Tuesday morning we went to the National Museum of Ireland. The building was more interesting than most of the collection it housed. There was a main room with wrought iron arches and highly complex columns with capitals like pyramids. The best part of the collection was the bog bodies. A body disposed of in a bog can be preserved for thousands of years. The skin is the best-maintained part. The bones are not well preserved and the organs, completely gone. Of the four bog bodies, only one was complete. One had a hand which was so fleshy and substantial that it looked real. Some still had their hair.
We went next door to the National Library where we saw an exhibit on poet WH Yeats’s life and work.

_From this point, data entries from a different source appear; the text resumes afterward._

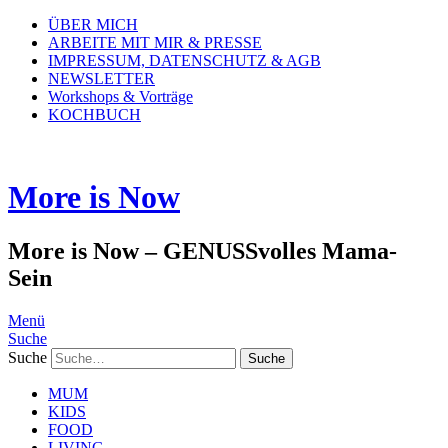
ÜBER MICH
ARBEITE MIT MIR & PRESSE
IMPRESSUM, DATENSCHUTZ & AGB
NEWSLETTER
Workshops & Vorträge
KOCHBUCH
More is Now
More is Now – GENUSSvolles Mama-
Sein
Menü
Suche
Suche
MUM
KIDS
FOOD
LIVING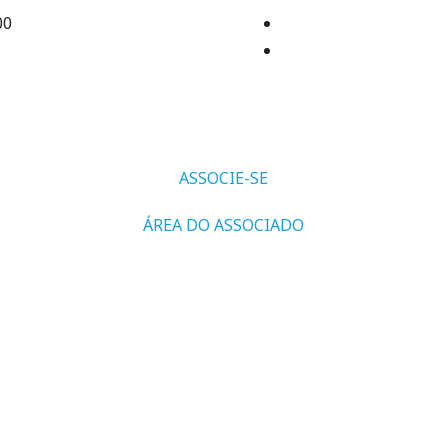
00
ASSOCIE-SE
ÁREA DO ASSOCIADO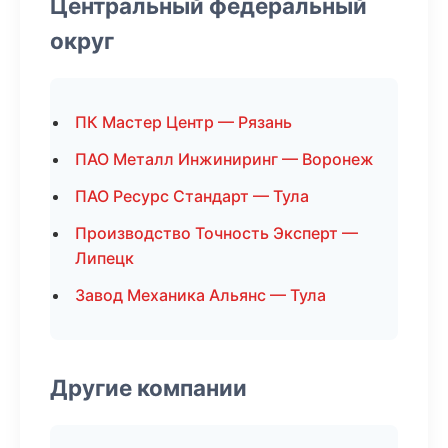
Центральный федеральный
округ
ПК Мастер Центр — Рязань
ПАО Металл Инжиниринг — Воронеж
ПАО Ресурс Стандарт — Тула
Производство Точность Эксперт —
Липецк
Завод Механика Альянс — Тула
Другие компании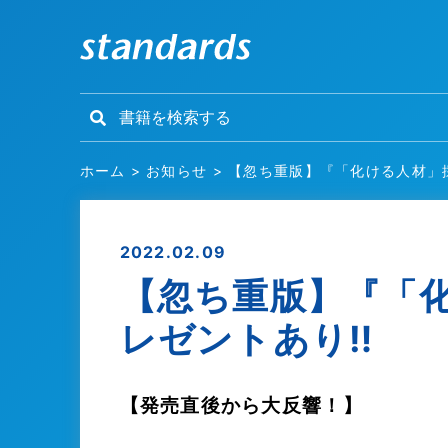
ホーム
>
お知らせ
>
【忽ち重版】『「化ける人材」
2022.02.09
【忽ち重版】『「
レゼントあり‼
【発売直後から大反響！】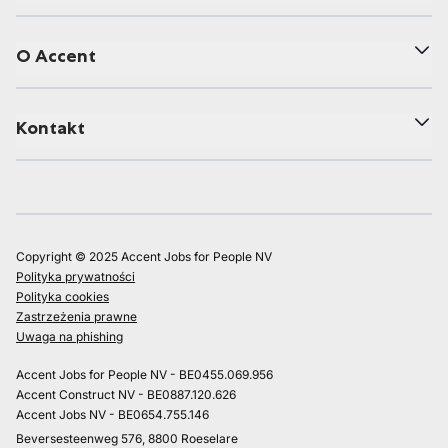
O Accent
Kontakt
Copyright © 2025 Accent Jobs for People NV
Polityka prywatności
Polityka cookies
Zastrzeżenia prawne
Uwaga na phishing
Accent Jobs for People NV - BE0455.069.956
Accent Construct NV - BE0887.120.626
Accent Jobs NV - BE0654.755.146
Beversesteenweg 576, 8800 Roeselare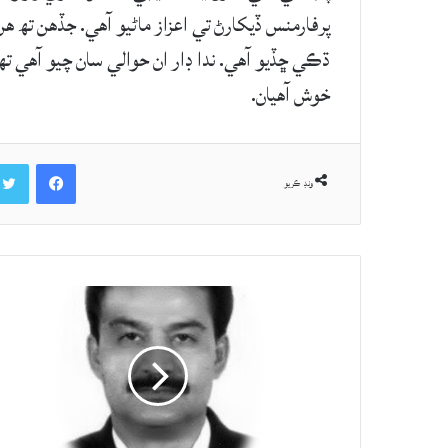
پرفارمنس ڏيکارڻ تي اعزاز ماڻيو آهي. جڏهن تھ ه
ڌڪي ڇڏيو آهي. ندا ڊار ان حوالي سان چيو آهي تھ ا
خوش آهيان.
Facebook
ونڊ ڪريو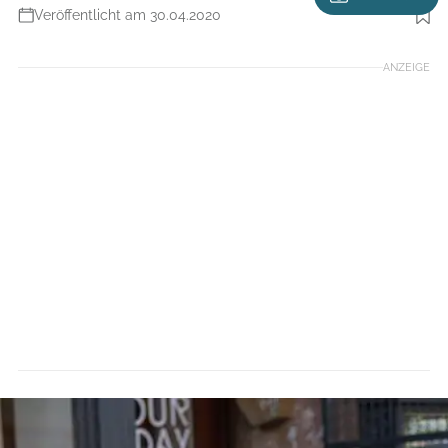
Veröffentlicht am 30.04.2020
Foto: Daniel Geiger
ANZEIGE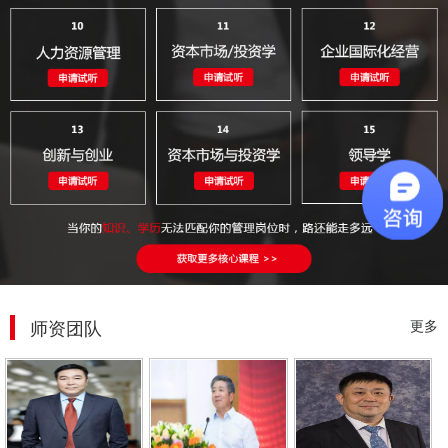
师资团队
更多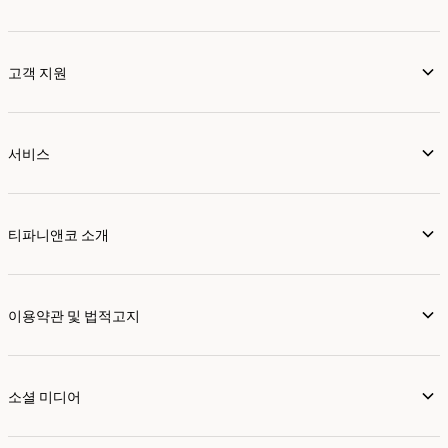
고객 지원
서비스
티파니앤코 소개
이용약관 및 법적고지
소셜 미디어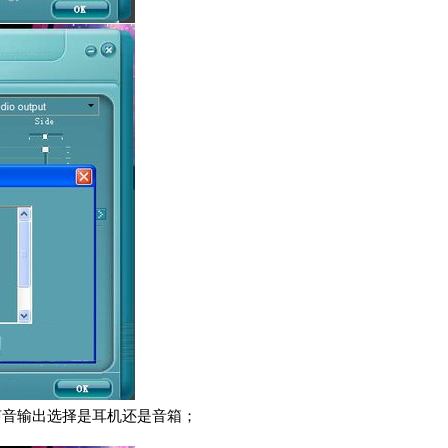
声音输出选择是耳机还是音箱；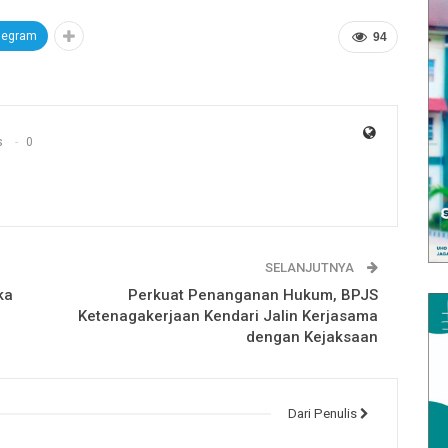
legram
94
s
0
SELANJUTNYA
ka
Perkuat Penanganan Hukum, BPJS
Ketenagakerjaan Kendari Jalin Kerjasama
dengan Kejaksaan
Dari Penulis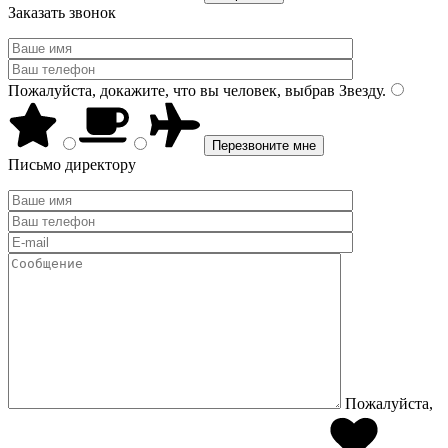
Заказать звонок
Пожалуйста, докажите, что вы человек, выбрав
Звезду
.
Письмо директору
Пожалуйста,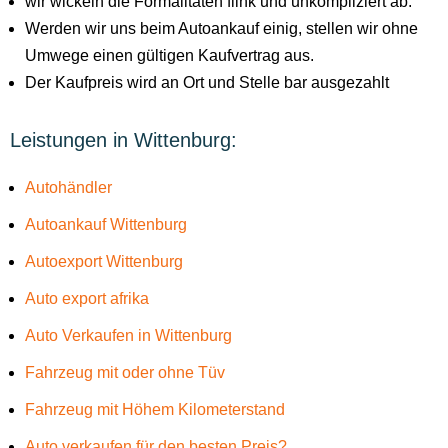
wir wickeln die Formalitäten flink und unkompliziert ab.
Werden wir uns beim Autoankauf einig, stellen wir ohne
Umwege einen gültigen Kaufvertrag aus.
Der Kaufpreis wird an Ort und Stelle bar ausgezahlt
Leistungen in Wittenburg:
Autohändler
Autoankauf Wittenburg
Autoexport Wittenburg
Auto export afrika
Auto Verkaufen in Wittenburg
Fahrzeug mit oder ohne Tüv
Fahrzeug mit Höhem Kilometerstand
Auto verkaufen für den besten Preis?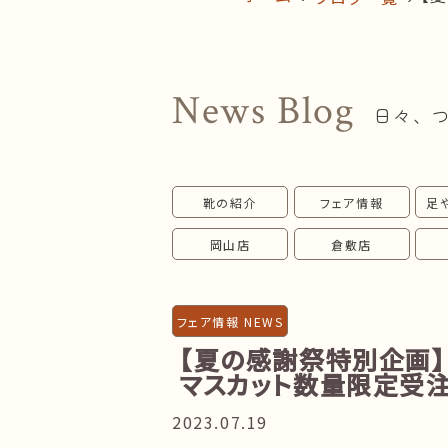
News Blog
日々、
靴の紹介
フェア情報
足
岡山店
倉敷店
フェア情報 NEWS
【夏の感謝祭特別企画】
マスカット数量限定受
2023.07.19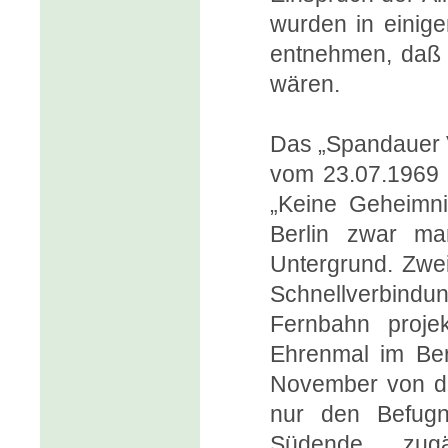
wurden in einige
entnehmen, daß 
wären.
Das „Spandauer V
vom 23.07.1969 b
„Keine Geheimni
Berlin zwar ma
Untergrund. Zwei
Schnellverbind
Fernbahn proje
Ehrenmal im Berl
November von de
nur den Befugni
Südende zugän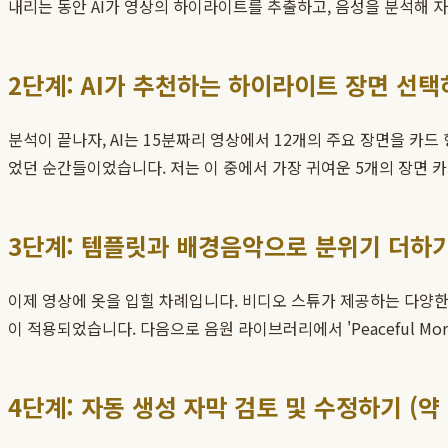
내리는 동안 AI가 영상의 하이라이트를 추출하고, 음성을 분석해 
2단계: AI가 추천하는 하이라이트 장면 선택하
분석이 끝나자, AI는 15분짜리 영상에서 12개의 주요 장면을 카드
었던 순간들이었습니다. 저는 이 중에서 가장 귀여운 5개의 장면 
3단계: 템플릿과 배경음악으로 분위기 더하기 
이제 영상에 옷을 입힐 차례입니다. 비디오 스튜가 제공하는 다양한
이 적용되었습니다. 다음으로 음원 라이브러리에서 'Peaceful 
4단계: 자동 생성 자막 검토 및 수정하기 (약 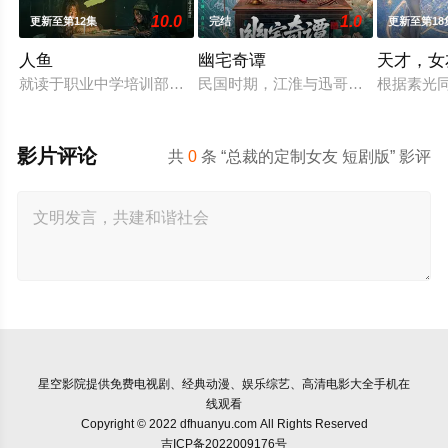
10.0
1.0
更新至第12集
完结
更新至第18
人鱼
幽宅奇谭
天才，女
就读于职业中学培训部的花季女生苏琳（黄杨钿甜 饰），虽自小
民国时期，江淮与迅哥组成说书班子，
根据素光
影片评论
共
0
条 “总裁的定制女友 短剧版” 影评
星空影院
提供免费电视剧、经典动漫、娱乐综艺、高清电影大全手机在
线观看
Copyright © 2022 dfhuanyu.com All Rights Reserved
吉ICP备2022009176号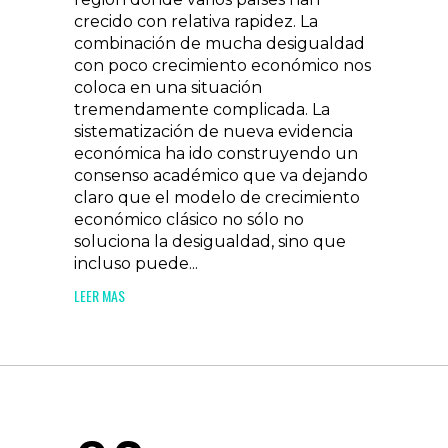
crecido con relativa rapidez. La
combinación de mucha desigualdad
con poco crecimiento económico nos
coloca en una situación
tremendamente complicada. La
sistematización de nueva evidencia
económica ha ido construyendo un
consenso académico que va dejando
claro que el modelo de crecimiento
económico clásico no sólo no
soluciona la desigualdad, sino que
incluso puede...
LEER MAS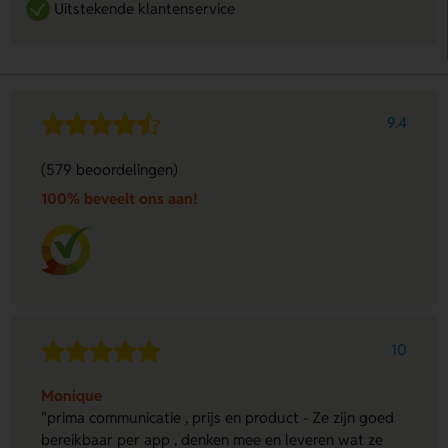
Uitstekende klantenservice
9.4
(579 beoordelingen)
100% beveelt ons aan!
10
Monique
"prima communicatie , prijs en product - Ze zijn goed
bereikbaar per app , denken mee en leveren wat ze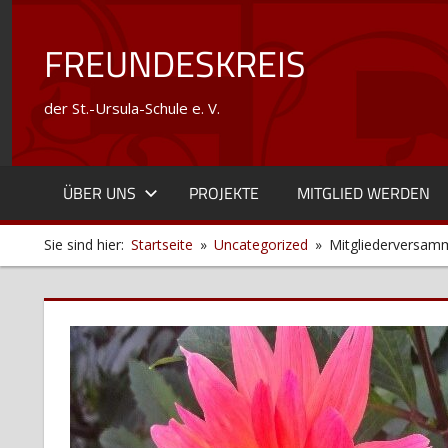
Zum
Inhalt
FREUNDESKREIS
springen
der St.-Ursula-Schule e. V.
ÜBER UNS
PROJEKTE
MITGLIED WERDEN
Sie sind hier:
Startseite
Uncategorized
Mitgliederversam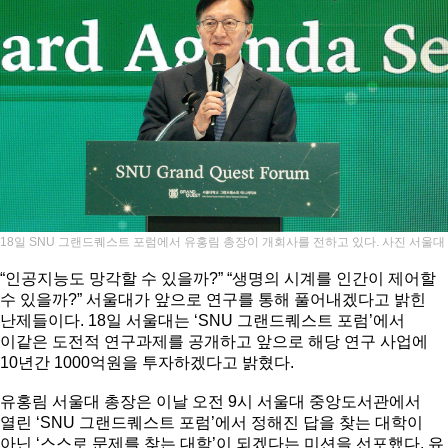
18일 SNU 그랜드퀘스트 포럼에서 유홍림 총장이 개회사를 전하고 있다. 사진 서울대
“인공지능도 망각할 수 있을까?” “생명의 시계를 인간이 제어할
수 있을까?” 서울대가 앞으로 연구를 통해 풀어내겠다고 밝힌
난제들이다. 18일 서울대는 ‘SNU 그랜드퀘스트 포럼’에서
이같은 도전적 연구과제를 공개하고 앞으로 해당 연구 사업에
10년간 1000억원을 투자하겠다고 밝혔다.
유홍림 서울대 총장은 이날 오전 9시 서울대 중앙도서관에서
열린 ‘SNU 그랜드퀘스트 포럼’에서 정해진 답을 찾는 대학이
아닌 ‘스스로 문제를 찾는 대학’이 되겠다는 미션을 선포했다. 유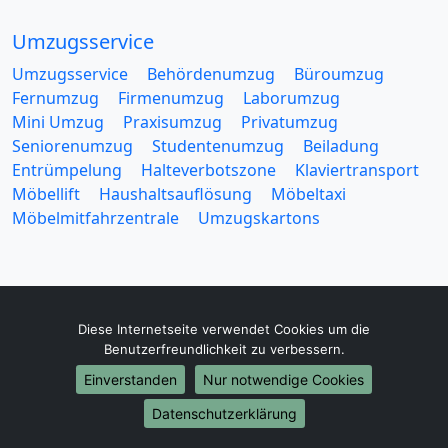
Umzugsservice
Umzugsservice
Behördenumzug
Büroumzug
Fernumzug
Firmenumzug
Laborumzug
Mini Umzug
Praxisumzug
Privatumzug
Seniorenumzug
Studentenumzug
Beiladung
Entrümpelung
Halteverbotszone
Klaviertransport
Möbellift
Haushaltsauflösung
Möbeltaxi
Möbelmitfahrzentrale
Umzugskartons
Diese Internetseite verwendet Cookies um die
Europa-Umzüge
Benutzerfreundlichkeit zu verbessern.
Umzug von Zwickau nach Belarus
Einverstanden
Nur notwendige Cookies
Umzug von Zwickau nach Belgien
Datenschutzerklärung
Umzug von Zwickau nach Bulgarien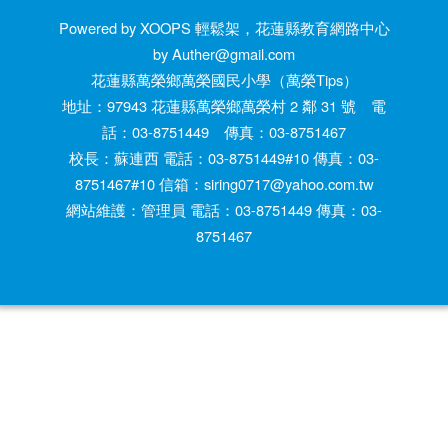
Powered by XOOPS 輕鬆架，花蓮縣教育網路中心
by Auther@gmail.com
花蓮縣萬榮鄉萬榮國民小學（萬榮Tips）
地址：97943 花蓮縣萬榮鄉萬榮村 2 鄰 31 號 電
話：03-8751449 傳真：03-8751467
校長：蘇連西 電話：03-8751449#10 傳真：03-
8751467#10 信箱：siring0717@yahoo.com.tw
網站維護：管理員 電話：03-8751449 傳真：03-
8751467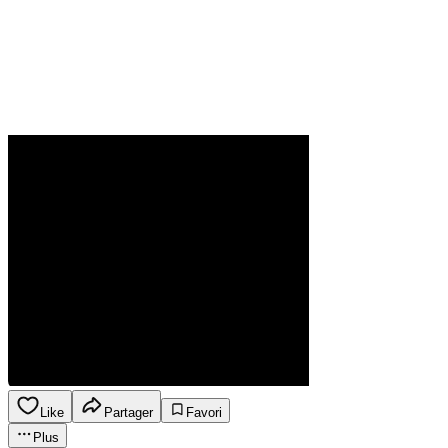
Like
Partager
Favori
Plus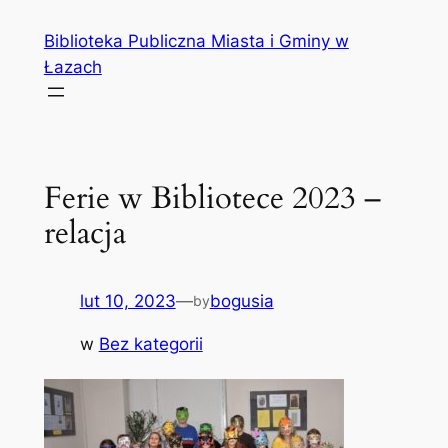
Przejdź
Biblioteka Publiczna Miasta i Gminy w
do
Łazach
treści
Ferie w Bibliotece 2023 –
relacja
lut 10, 2023
—
bogusia
by
w
Bez kategorii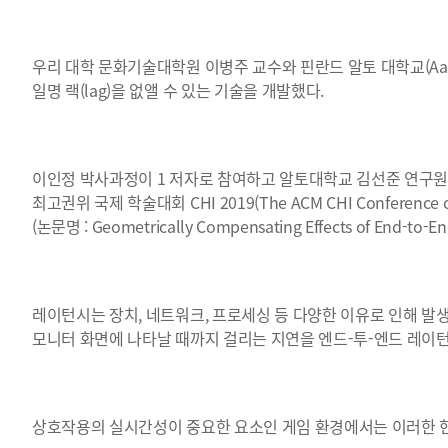
우리 대학 문화기술대학원 이병주 교수와 핀란드 알토 대학교(Aalt
일명 랙(lag)을 없앨 수 있는 기술을 개발했다.
이인정 박사과정이 1 저자로 참여하고 알토대학교 김선준 연구원이
최고권위 국제 학술대회 CHI 2019(The ACM CHI Conference 
(논문명 : Geometrically Compensating Effects of End-to-En
레이턴시는 장치, 네트워크, 프로세싱 등 다양한 이유로 인해 발생
모니터 화면에 나타날 때까지 걸리는 지연을 엔드-투-엔드 레이턴시(end
상호작용의 실시간성이 중요한 요소인 게임 환경에서는 이러한 현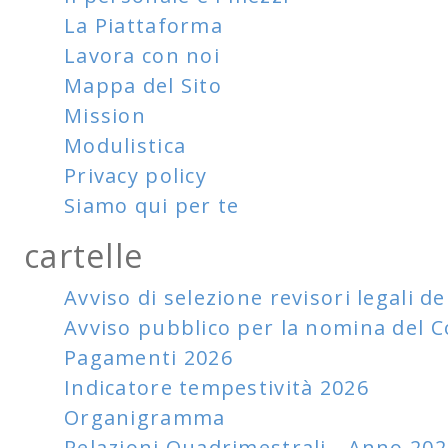
La Piattaforma
Lavora con noi
Mappa del Sito
Mission
Modulistica
Privacy policy
Siamo qui per te
cartelle
Avviso di selezione revisori legali de
Avviso pubblico per la nomina del C
Pagamenti 2026
Indicatore tempestività 2026
Organigramma
Relazioni Quadrimestrali - Anno 20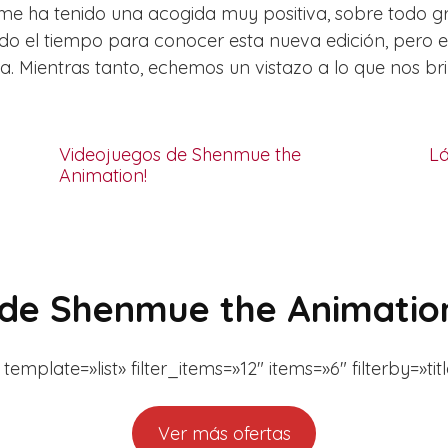
me ha tenido una acogida muy positiva, sobre todo g
o el tiempo para conocer esta nueva edición, pero e
. Mientras tanto, echemos un vistazo a lo que nos br
Videojuegos de Shenmue the
L
Animation!
de Shenmue the Animation
late=»list» filter_items=»12″ items=»6″ filterby=»tit
Ver más ofertas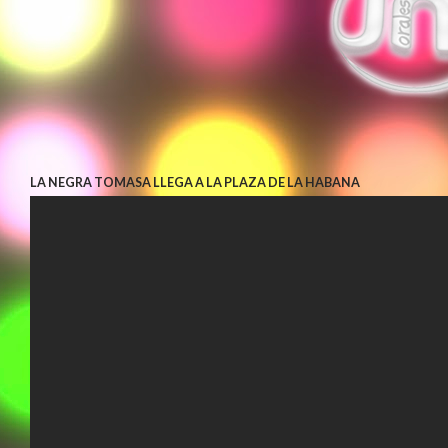
LA NEGRA TOMASA LLEGA A LA PLAZA DE LA HABANA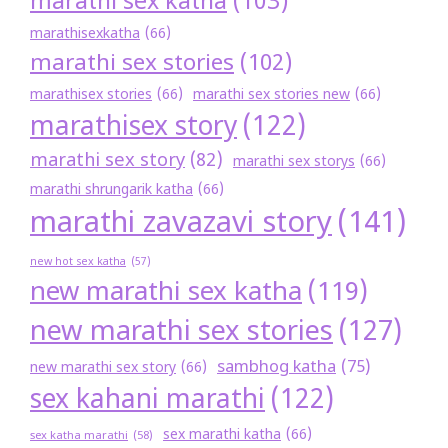
marathi sex katha
(103)
marathisexkatha
(66)
marathi sex stories
(102)
marathisex stories
(66)
marathi sex stories new
(66)
marathisex story
(122)
marathi sex story
(82)
marathi sex storys
(66)
marathi shrungarik katha
(66)
marathi zavazavi story
(141)
new hot sex katha
(57)
new marathi sex katha
(119)
new marathi sex stories
(127)
sambhog katha
(75)
new marathi sex story
(66)
sex kahani marathi
(122)
sex marathi katha
(66)
sex katha marathi
(58)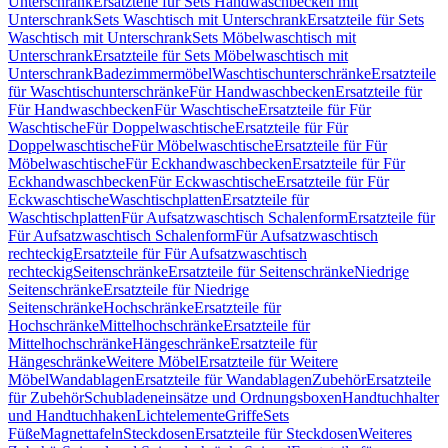
Unterschrank
Ersatzteile für Sets Handwaschbecken mit
Unterschrank
Sets Waschtisch mit Unterschrank
Ersatzteile für Sets
Waschtisch mit Unterschrank
Sets Möbelwaschtisch mit
Unterschrank
Ersatzteile für Sets Möbelwaschtisch mit
Unterschrank
Badezimmermöbel
Waschtischunterschränke
Ersatzteile
für Waschtischunterschränke
Für Handwaschbecken
Ersatzteile für
Für Handwaschbecken
Für Waschtische
Ersatzteile für Für
Waschtische
Für Doppelwaschtische
Ersatzteile für Für
Doppelwaschtische
Für Möbelwaschtische
Ersatzteile für Für
Möbelwaschtische
Für Eckhandwaschbecken
Ersatzteile für Für
Eckhandwaschbecken
Für Eckwaschtische
Ersatzteile für Für
Eckwaschtische
Waschtischplatten
Ersatzteile für
Waschtischplatten
Für Aufsatzwaschtisch Schalenform
Ersatzteile für
Für Aufsatzwaschtisch Schalenform
Für Aufsatzwaschtisch
rechteckig
Ersatzteile für Für Aufsatzwaschtisch
rechteckig
Seitenschränke
Ersatzteile für Seitenschränke
Niedrige
Seitenschränke
Ersatzteile für Niedrige
Seitenschränke
Hochschränke
Ersatzteile für
Hochschränke
Mittelhochschränke
Ersatzteile für
Mittelhochschränke
Hängeschränke
Ersatzteile für
Hängeschränke
Weitere Möbel
Ersatzteile für Weitere
Möbel
Wandablagen
Ersatzteile für Wandablagen
Zubehör
Ersatzteile
für Zubehör
Schubladeneinsätze und Ordnungsboxen
Handtuchhalter
und Handtuchhaken
Lichtelemente
Griffe
Sets
Füße
Magnettafeln
Steckdosen
Ersatzteile für Steckdosen
Weiteres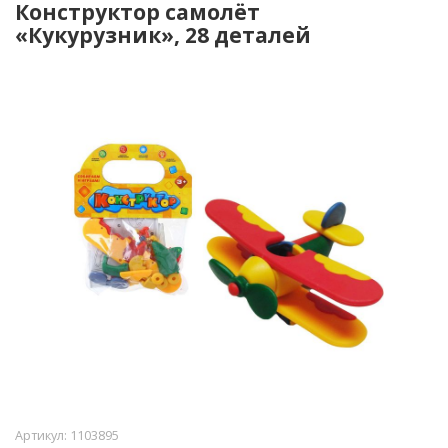
Конструктор самолёт
«Кукурузник», 28 деталей
Артикул:
1103895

The exhibit was thorough and we also attended a reading of his poetry (some Irish actor with his sister accompanying on flute). Later that day we went to another library: the Chester Beatty Library. Beatty was a rich American who collected books and left them to a library established in his name. His collection of old (we’re talking hundreds of years old) books from Asia and the Middle East was incredible. The illustrations were bright and detailed and the range of books was large. In another gallery we saw an exhibit on religion. It contained mostly religious books Beatty collected over the years. Some were scraps of parchment of original bibles from the turn of the century.
I was surprised at how cosmopolitan Dublin was. It’s the capital city and yes, it’s an important city in Ireland, but it’s quite small (450,000). Everywhere we looked there were restaurants from different cultures, hipster cafes, bakeries with gluten-free cupcakes (they had nuts though), skater shops, Urban Outfitters, and tons of local pubs, too. I knew it would be a city, but I didn’t realize it would have quite the diversity it had. The center was still small and walk-able, which was great for touring around.